Ninguno de esos días me atreví a hacerlo, primero porque prefería el encuentro frente a frente, segundo porque me daba miedo enfrentarme a su voz y a las condiciones en las que él se encontrará en ese momento. Hoy mi falta de paciencia terminaba por convencerme de llamarlo, pero según mis cálculos no restaba mucho tiempo para que volviera a aparecer y lo que sucediera, que era incierto, ya me lo estaba saboreando. Sin duda si lo llamaba (claro que cabía la posibilidad de que el número no fuera ese) esa próxima visita, la reunión entre los dos, no me sabría a lo mismo.
Primero pensé en enviarle un mensaje de texto pero tendría que pensar muy bien que iba a escribir para obtener la respuesta que quería, es decir una confirmación de que era él.

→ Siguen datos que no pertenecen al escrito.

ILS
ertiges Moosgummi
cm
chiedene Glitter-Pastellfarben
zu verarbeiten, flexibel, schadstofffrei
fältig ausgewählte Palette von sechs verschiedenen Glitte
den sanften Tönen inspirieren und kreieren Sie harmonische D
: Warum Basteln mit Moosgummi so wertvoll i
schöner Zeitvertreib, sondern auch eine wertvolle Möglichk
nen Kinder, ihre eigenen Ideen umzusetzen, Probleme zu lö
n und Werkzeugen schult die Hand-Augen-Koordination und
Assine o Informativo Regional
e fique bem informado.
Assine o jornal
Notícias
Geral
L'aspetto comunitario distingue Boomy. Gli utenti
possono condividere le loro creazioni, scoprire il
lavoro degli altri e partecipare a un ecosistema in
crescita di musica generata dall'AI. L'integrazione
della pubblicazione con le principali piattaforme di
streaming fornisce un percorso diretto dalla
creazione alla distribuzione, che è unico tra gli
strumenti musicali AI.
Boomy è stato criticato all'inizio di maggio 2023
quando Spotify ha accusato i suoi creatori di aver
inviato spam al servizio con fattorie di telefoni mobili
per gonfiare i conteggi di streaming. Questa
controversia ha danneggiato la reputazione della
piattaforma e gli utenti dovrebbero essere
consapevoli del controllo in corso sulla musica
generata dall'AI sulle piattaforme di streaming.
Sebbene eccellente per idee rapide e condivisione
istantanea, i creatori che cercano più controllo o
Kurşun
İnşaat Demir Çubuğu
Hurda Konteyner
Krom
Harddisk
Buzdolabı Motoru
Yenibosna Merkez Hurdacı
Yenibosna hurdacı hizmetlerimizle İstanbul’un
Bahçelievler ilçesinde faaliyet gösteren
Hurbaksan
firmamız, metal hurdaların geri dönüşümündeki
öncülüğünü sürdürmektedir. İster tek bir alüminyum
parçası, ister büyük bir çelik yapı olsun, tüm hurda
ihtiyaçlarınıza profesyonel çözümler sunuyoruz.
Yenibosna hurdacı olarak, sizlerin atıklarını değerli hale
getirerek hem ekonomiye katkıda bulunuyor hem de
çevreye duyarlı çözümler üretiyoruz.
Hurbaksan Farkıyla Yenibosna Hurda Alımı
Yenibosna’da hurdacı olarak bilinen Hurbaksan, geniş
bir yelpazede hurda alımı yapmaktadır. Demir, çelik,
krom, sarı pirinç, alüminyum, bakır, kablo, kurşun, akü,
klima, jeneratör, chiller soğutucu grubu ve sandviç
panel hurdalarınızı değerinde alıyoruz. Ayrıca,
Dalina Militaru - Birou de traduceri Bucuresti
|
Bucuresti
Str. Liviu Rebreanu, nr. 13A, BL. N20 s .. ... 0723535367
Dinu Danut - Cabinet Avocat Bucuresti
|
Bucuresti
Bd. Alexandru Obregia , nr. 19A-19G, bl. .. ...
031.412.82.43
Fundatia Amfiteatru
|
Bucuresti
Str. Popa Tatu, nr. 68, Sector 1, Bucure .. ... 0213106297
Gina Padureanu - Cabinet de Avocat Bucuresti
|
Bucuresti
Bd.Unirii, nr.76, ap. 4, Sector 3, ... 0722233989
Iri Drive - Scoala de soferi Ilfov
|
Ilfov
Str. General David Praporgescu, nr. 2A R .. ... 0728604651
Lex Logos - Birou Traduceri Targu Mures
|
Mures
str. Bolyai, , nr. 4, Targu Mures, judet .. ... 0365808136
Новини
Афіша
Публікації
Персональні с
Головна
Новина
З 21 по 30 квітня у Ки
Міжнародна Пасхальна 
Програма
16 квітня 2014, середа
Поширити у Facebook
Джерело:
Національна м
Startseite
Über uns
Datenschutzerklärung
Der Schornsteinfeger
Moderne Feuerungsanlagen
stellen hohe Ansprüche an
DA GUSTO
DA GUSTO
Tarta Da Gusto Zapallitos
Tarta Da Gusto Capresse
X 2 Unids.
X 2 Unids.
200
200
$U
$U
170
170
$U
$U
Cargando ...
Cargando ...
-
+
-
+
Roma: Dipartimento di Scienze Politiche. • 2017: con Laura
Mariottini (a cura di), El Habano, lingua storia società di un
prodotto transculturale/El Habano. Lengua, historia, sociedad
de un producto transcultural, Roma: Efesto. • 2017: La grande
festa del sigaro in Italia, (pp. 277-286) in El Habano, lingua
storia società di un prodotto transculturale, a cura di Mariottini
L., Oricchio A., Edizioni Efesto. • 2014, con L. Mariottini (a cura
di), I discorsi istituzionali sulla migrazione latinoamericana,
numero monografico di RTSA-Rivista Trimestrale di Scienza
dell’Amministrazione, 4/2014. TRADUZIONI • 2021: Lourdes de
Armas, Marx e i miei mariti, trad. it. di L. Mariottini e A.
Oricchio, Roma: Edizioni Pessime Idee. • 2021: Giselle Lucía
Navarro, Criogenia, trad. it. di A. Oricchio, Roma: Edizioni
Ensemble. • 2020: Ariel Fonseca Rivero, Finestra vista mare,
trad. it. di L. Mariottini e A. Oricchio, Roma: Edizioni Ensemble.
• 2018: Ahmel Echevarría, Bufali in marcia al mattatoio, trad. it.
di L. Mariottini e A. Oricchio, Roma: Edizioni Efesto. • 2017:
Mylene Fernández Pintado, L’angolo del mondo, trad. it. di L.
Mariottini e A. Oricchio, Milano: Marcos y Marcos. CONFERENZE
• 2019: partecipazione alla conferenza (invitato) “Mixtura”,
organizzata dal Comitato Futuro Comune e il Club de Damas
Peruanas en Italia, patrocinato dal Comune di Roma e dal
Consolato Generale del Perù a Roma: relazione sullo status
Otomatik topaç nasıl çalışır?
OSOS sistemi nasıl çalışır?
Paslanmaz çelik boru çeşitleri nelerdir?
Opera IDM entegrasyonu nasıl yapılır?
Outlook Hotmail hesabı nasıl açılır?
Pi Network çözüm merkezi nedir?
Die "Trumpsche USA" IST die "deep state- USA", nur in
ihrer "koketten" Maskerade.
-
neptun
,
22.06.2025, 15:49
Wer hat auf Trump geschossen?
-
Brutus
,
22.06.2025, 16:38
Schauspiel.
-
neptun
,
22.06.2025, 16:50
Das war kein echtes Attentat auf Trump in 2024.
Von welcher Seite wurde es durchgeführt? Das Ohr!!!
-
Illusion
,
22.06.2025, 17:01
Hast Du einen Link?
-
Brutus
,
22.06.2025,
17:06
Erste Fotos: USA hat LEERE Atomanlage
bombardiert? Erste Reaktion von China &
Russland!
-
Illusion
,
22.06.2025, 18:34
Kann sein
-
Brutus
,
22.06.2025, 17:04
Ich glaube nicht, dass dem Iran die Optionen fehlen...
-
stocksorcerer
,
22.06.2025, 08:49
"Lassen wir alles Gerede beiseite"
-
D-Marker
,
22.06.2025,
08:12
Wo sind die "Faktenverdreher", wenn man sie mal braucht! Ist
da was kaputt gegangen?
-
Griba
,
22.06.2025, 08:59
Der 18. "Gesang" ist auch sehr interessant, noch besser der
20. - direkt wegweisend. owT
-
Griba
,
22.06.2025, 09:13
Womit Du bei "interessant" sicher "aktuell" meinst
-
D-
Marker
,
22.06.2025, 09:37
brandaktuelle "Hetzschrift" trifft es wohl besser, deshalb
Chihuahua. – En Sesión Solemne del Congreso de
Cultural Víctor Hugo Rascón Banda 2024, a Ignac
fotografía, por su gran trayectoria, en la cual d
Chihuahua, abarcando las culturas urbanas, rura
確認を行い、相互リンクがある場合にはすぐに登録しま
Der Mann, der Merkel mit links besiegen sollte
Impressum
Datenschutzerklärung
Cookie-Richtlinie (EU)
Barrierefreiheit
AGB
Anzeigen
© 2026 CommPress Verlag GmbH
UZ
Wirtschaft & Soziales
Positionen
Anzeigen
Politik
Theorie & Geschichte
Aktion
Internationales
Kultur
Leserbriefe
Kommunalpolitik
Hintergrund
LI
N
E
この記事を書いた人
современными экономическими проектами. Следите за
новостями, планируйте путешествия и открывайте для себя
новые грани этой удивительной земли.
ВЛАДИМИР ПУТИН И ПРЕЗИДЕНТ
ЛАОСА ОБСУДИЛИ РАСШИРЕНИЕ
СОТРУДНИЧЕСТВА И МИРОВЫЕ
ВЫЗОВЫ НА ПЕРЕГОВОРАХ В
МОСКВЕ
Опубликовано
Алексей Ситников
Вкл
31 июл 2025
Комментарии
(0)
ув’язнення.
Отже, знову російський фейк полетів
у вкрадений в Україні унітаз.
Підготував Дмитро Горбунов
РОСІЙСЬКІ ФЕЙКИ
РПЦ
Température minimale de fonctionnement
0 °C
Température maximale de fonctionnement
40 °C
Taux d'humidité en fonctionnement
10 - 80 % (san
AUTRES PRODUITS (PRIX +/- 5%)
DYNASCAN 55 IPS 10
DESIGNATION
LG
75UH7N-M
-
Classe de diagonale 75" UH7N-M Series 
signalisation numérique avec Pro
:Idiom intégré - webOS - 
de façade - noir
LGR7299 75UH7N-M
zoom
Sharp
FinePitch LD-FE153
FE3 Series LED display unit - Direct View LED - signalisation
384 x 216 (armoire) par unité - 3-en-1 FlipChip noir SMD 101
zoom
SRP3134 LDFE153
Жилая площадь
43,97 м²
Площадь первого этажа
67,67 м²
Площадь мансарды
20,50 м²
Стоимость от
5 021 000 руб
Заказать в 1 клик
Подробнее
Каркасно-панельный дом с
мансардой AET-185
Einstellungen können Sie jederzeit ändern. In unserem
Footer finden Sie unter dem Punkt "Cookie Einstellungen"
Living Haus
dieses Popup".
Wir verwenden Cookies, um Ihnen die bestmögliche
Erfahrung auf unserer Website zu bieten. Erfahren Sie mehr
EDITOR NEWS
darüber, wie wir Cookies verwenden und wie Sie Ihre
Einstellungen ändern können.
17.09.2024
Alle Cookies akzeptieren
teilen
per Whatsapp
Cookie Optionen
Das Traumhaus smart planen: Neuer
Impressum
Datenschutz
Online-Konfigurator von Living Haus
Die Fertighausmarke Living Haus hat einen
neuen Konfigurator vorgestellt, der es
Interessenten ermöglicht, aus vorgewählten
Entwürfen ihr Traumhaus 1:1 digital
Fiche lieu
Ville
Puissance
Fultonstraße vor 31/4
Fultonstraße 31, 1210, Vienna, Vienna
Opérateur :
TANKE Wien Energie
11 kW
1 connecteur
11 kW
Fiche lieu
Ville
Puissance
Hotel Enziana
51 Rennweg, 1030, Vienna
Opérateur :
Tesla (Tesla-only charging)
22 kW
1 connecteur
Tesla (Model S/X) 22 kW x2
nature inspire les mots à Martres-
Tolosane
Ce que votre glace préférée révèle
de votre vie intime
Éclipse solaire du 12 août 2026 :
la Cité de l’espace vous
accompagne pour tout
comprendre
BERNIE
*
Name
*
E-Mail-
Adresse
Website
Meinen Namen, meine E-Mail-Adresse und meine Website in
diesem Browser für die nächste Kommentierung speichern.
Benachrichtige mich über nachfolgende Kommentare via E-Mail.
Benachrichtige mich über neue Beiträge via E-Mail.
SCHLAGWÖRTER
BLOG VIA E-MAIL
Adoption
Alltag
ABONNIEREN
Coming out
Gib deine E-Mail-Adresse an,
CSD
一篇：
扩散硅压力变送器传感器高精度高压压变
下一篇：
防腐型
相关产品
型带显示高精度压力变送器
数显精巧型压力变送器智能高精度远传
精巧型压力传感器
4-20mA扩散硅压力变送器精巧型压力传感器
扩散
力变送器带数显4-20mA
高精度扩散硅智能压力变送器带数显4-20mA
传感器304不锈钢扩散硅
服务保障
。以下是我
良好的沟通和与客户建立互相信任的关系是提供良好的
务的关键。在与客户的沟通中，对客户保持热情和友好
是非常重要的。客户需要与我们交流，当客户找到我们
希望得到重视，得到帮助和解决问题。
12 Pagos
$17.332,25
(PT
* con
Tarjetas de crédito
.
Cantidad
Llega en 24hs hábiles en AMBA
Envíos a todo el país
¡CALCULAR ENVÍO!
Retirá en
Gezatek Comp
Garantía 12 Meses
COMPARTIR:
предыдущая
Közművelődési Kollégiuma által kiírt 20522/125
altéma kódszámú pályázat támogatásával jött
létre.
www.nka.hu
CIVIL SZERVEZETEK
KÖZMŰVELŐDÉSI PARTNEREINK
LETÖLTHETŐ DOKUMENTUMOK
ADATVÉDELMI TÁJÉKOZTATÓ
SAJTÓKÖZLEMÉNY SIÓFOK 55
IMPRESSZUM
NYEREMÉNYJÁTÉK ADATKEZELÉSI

El mensaje me privaba desde un principio del derecho de reconocer su voz a través de la línea, sin duda no quería que nuestra llamada fuera la de dos personas que conversan sobre cualquier cosa o sobre las cosas esperadas. Quería que atendiera a mi extorción, igual que yo atendí a la suya cuando escuche por primera vez su voz (todavía sigue siendo la primera) a través de la línea; quería que mi voz le sofocará igual que cuando yo lo escuche, quería que después sintiera que esas palabras eran una caricia igual que cuando yo colgué y finalmente deseaba darle paso al juego que ya habíamos iniciado.
            Desde luego descarté el mensaje, no sabía cómo controlar esa conversación por escrito (a pesar de que soy buena en los juegos de palabras) por lo tanto no me pareció una buena opción. Si no descubría mi identidad en el mensaje que yo eligiera ahí habría muerto mi intento de comunicarme y habría gastado, como bien dicen por ahí, mi pólvora en diablitos.
            Cuando consideré que la única opción era hacer la llamada, primero tuve miedo de que si no reconocía su voz, tendría que decir cualquier cosa, acaso preguntar por una persona o colgar. Sí, sí era él y yo no lograba identificarlo y procedía a hacer cualquiera de las tres opciones anteriores, habría arruinado nuestro juego de seducción. Y yo tengo que ser lista en eso, como si fuera un experta, porque su experiencia no puede abatirme más de lo que ya me abate su físico, al menos en inteligencia debo ser competente, presentarme a la altura para poder tener derecho a seguir jugando.
            En vano resulto pensar que podía llamar, esperar que timbrara una o dos veces y luego colgar. Parece un hombre bastante curioso como para que yo piense que me regresará la llamada; sí él tiene mejor memoria auditiva que yo, si guardó mi voz en el fondo de su sistema me reconocerá y no habrá necesidad de tener que identificarnos que es a lo que yo le tengo miedo en este caso. Si no me reconociera volvería al mismo sitio en el que no sabría que decir y tendría que colgar como una adolescente.
He analizado tanto esta situación que me parece una trampa maldita su ausencia aun si no fuera intencional. Así como llamo una vez puede llamar una segunda, puesto que no encuentro motivos para que eso le cause temor una vez superado la primera vez.         Si yo fuera él habría llamado tan solo para saludar bajo el temor de que yo lo olvidará; yo me haría presente, mi personalidad es así, pero tal parece que la experiencia que tiene, de la que ya les hable antes me está superando. ¿Les ha pasado? ¿Qué les gana la necesidad de saber de alguien? ¡Maldita curiosidad!